Founded in 1913, Prada SPA has now been shaped by Miuccia Prada and Patrizio Bertelli, whose partnership gave the correct balance of creative experimentation and industrial discipline. Prada chose to formalise with succession well before any forced transition, positing the next generation to focus on strategic and operational upgrade rather than a symbolic inheritance.
The succession plan’s main person is Lorenzo Bertelli, the eldest son of Miuccia Prada and Patrizio Bertelli. In 2021, the group publicly confirmed Lorenzo Bertelli as the designated future leader. This move marked one of the rare cases in luxury where the succession has been openly acknowledged before it happens. Since 2017, he has been looped in to oversee marketing, digital strategy, and corporate social responsibility, later extending to sustainability governance and long-term brand transformation.

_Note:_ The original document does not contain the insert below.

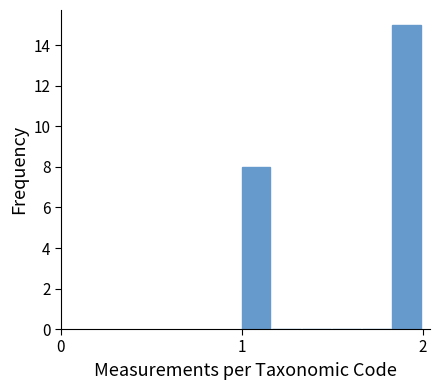

Read against the x-axis, roughly where is the centre of the tallest bar?

1.9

The younger son of Miuccia Prada and Patrizio Bertelli, Giulio Bertelli, is active in the Bertelli-Prada family business space with involvement in investment and entrepreneurial activities, but has not held any positions in Prada Group. In addition to being an athlete, he was the director of the film Agon and founded a chill-dried food company.
In February 2020, Prada SPA announced the appointment of Raf Simons as Co-Creative Director of Prada alongside Miuccia Prada. From a corporate perspective, Prada's strategy on succession was underpinned by public-market discipline, with the group getting listed on the Hong Kong Stock Exchange in 2011.

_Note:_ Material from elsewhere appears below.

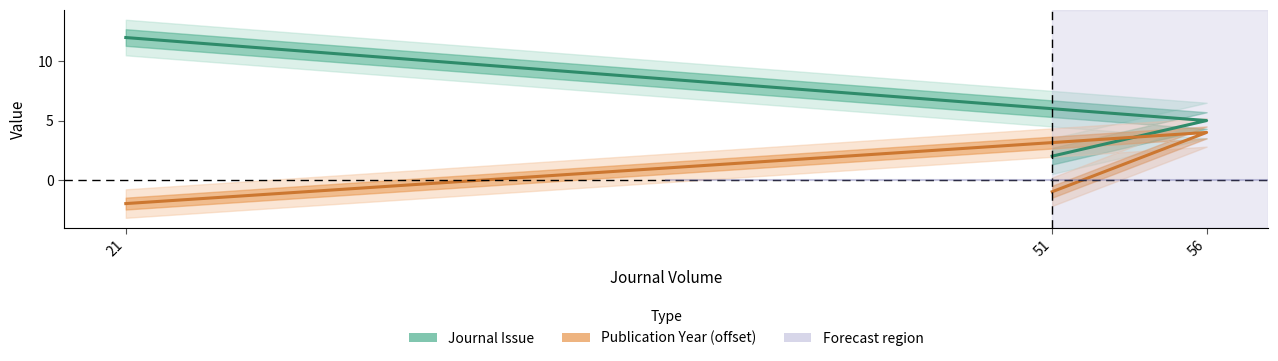

Is this an area chart (filled region under the line)?

No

Rather than waiting for a generational break, the group has created a capability-led succession. In late 2022, Miuccia Prada and her husband Patrizio Bertelli stepped down as co-CEOs of the Prada Group, with Andrea Guerra taking over as Group CEO. Miuccia Prada still remained as creative director of Miu Miu and co-creative director of Prada alongside Raf Simons.
Luxury succession has shifted from inheritance to architecture. The resilient organisations, Hermes, LVMH, Prada SPA, and Ermenegildo Zegna Holditalia S.p.A., have embedded leadership continuity by separating the creative sector from ownership control and the operational system. In contrast, founder-based models like Dolce & Gabbana continued to preserve coherence, concentrating authority but differing in institutional continuity.
What made a group distinguishable in transitions was not the presence of a star executive or family heir, but the leadership pathways’ intentional design - Foundations that safeguard the independence (Giorgio Armani S.p.A.), decentralised label autonomy (Compagnie Financière Richemont S.A.), public-market discipline without losing control (Ermenegildo Zegna Holditalia S.p.A.), or rotational executive development (LVMH Moët Hennessy - Louis Vuitton).
With luxury entering into a slower-growth, capital-intensive phase, succession will increasingly function as the most crucial and competitive part. The groups that will survive this climate are those that convert legacy into systems, ensuring the leadership transitions as the source of stability.